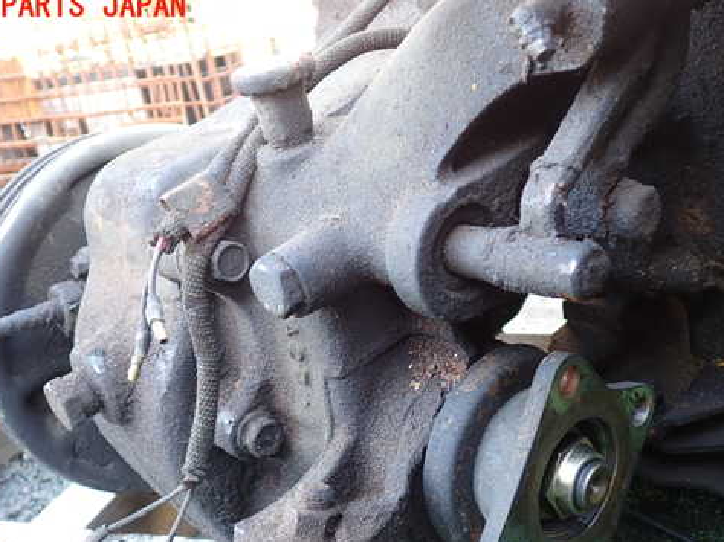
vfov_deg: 37.5
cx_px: 367
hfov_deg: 49.0
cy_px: 331
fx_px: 794
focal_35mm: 38
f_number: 2.3
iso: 200
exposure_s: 1/60
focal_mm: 5.4
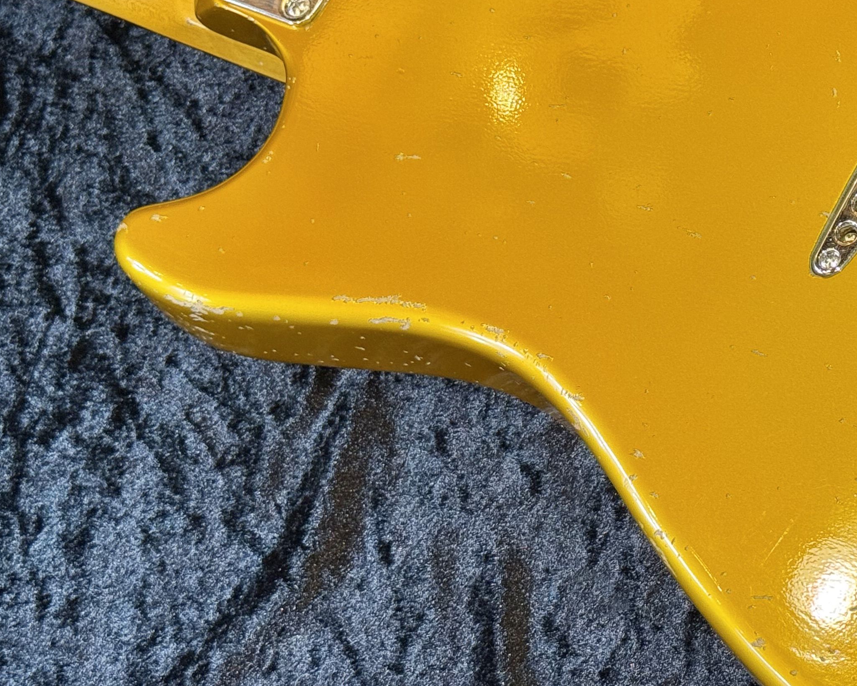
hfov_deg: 20.4
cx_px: 748
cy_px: 234
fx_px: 2334
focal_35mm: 92
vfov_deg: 16.7
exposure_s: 1/60
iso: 125
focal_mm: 6.76
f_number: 1.78
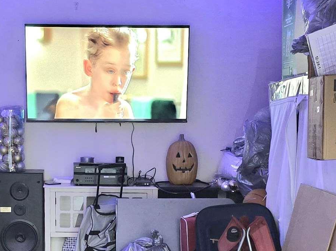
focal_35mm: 78
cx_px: 93
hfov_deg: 24.8
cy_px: 252
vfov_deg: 18.4
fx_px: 757
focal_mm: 6.3
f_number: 1.7
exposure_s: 1/60.2
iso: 1000
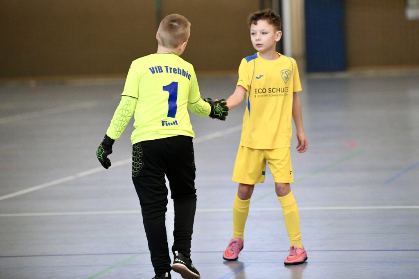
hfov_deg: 14.2
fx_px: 1688
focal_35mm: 145
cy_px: 140
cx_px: 210
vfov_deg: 9.5
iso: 5000
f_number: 2.8
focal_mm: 145
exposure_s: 1/1250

=-=-=-=-=

**About this task:** Everything in the records goes into your answer exactly, except the pictures.

**Response for this exercise:**
vfov_deg: 37.5
cx_px: 367
hfov_deg: 49.0
cy_px: 331
fx_px: 794
focal_35mm: 38
f_number: 2.3
iso: 200
exposure_s: 1/60
focal_mm: 5.4
hfov_deg: 20.4
cx_px: 748
cy_px: 234
fx_px: 2334
focal_35mm: 92
vfov_deg: 16.7
exposure_s: 1/60
iso: 125
focal_mm: 6.76
f_number: 1.78
focal_35mm: 78
cx_px: 93
hfov_deg: 24.8
cy_px: 252
vfov_deg: 18.4
fx_px: 757
focal_mm: 6.3
f_number: 1.7
exposure_s: 1/60.2
iso: 1000
hfov_deg: 14.2
fx_px: 1688
focal_35mm: 145
cy_px: 140
cx_px: 210
vfov_deg: 9.5
iso: 5000
f_number: 2.8
focal_mm: 145
exposure_s: 1/1250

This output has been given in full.